La maladie est dans les Pouilles. Comme elle est dans toute l’Italie. Mais le bruit des bottes qu’on entend à Rome résonne nettement moins fort dans le talon. Dans la patrie des plus vieux oliviers du monde, où partout la terre est aussi rouge qu’en Afrique, l’allure est nettement plus nonchalante que dans le nord. Un homme d’affaires de Milan, qui venait « acheter » un diplôme pour son fils dans une université des Pouilles (sic) nous a demandé, stupéfait de notre présence dans le coin, si nous savions que le Mezzogiorno est déjà l’Afrique.

C’est peut-être ce qui explique la présence de nombreux Africains dans le port de Brindisi. Beaucoup  avec des papiers en ordre (désolé, M. Salvini, qui est le Jambon local). Ils travaillent dans les champs à des conditions aussi indignes que les mineurs italiens dans notre Borinage jadis. On les voit aussi dans les restaurants où ils fristouillent la meilleure cuisine d’Italie !
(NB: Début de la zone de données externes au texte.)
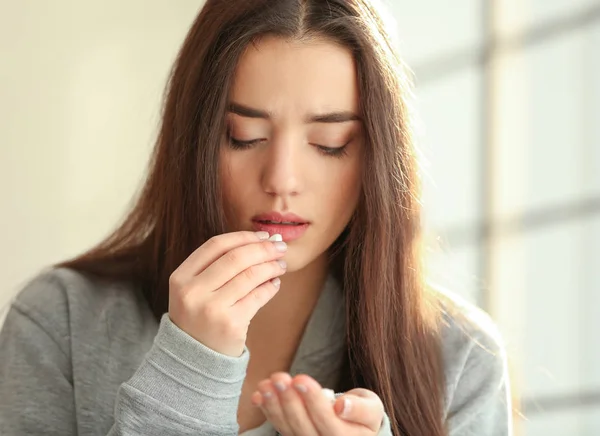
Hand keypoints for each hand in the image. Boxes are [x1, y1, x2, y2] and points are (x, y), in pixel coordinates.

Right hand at [168, 231, 286, 355]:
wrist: (192, 361)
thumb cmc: (198, 318)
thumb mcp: (193, 290)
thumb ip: (217, 266)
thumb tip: (262, 240)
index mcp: (180, 278)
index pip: (216, 245)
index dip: (243, 236)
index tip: (262, 235)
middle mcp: (193, 292)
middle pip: (236, 257)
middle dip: (263, 248)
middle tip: (280, 246)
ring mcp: (211, 308)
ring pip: (250, 275)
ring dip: (271, 266)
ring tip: (280, 265)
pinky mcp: (231, 324)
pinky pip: (258, 297)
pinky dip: (270, 287)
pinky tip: (275, 283)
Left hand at [251, 372, 384, 435]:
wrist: (356, 428)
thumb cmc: (364, 415)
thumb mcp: (371, 408)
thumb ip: (360, 409)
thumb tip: (342, 406)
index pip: (329, 423)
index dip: (313, 402)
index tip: (300, 378)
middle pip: (304, 428)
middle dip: (289, 401)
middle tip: (279, 378)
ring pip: (288, 429)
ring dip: (274, 406)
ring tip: (266, 384)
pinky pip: (279, 427)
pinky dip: (268, 411)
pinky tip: (258, 395)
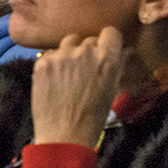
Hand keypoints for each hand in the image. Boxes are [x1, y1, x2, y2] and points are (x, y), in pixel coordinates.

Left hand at [29, 28, 124, 147]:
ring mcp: (61, 55)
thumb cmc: (93, 116)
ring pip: (69, 42)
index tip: (106, 50)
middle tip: (86, 68)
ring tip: (69, 72)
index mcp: (106, 59)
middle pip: (89, 39)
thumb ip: (119, 65)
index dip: (109, 41)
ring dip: (71, 52)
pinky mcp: (42, 62)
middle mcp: (84, 52)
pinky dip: (54, 61)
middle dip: (89, 50)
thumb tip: (126, 50)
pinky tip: (55, 78)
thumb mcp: (112, 89)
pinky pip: (51, 53)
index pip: (111, 32)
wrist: (64, 134)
Un Sénégalais qui vend des colifichets sur le quai pendant que deux membres de la Guardia di Finanza prennent l’apéro en face sur une terrasse nous explique tranquillement qu’il fait l’aller-retour tous les six mois avec le Sénégal. Comment parvient-il chaque fois à rentrer dans le pays sans devoir utiliser une de ces meurtrières embarcations qui ont fait de la Méditerranée le cimetière de l’humanité, version européenne ? Mystère.

Tout semble plus relatif dans le sud de l’Italie où la Ligue, il est vrai, est très minoritaire. Les medias jouent avec tant de complaisance la chambre d’écho des déclarations provocantes du tonitruant ministre de l’intérieur qu’on en oublie que le principal vainqueur des élections est un parti saugrenu, le Mouvement Cinq étoiles, qui, tel le PTB chez nous, a passé tant de temps à critiquer (souvent à juste titre) les pesanteurs, les administrations et la classe politique italiennes qu’il a oublié de préparer un programme pour gouverner. Résultat, comme le dit un propriétaire terrien des environs de San Vito, « à peine nommés ministres, on s’est aperçu que les représentants du Mouvement des Cinq Etoiles étaient devenus exactement pareils aux politiciens de feue la Démocratie chrétienne ». Des clones d’Andreotti. Pratiquant le grand écart : européens et anti-européens à la fois, défenseurs des droits humains et partisans d’un refoulement des migrants, prêts à faire des dépenses publiques considérables tout en s’en prenant aux dépenses publiques de leurs prédécesseurs.

Pour une fois, le Mezzogiorno pleure les malheurs du Nord. La catastrophe de Gênes, on la comprend ici. Elle montre que ce n’est pas seulement le sud qui a été abandonné par les pouvoirs publics (par Rome comme on dit dans le reste de l’Italie). Un vent de révolte commence à souffler. Il faut se méfier du jour où les Pouilles auront des dents.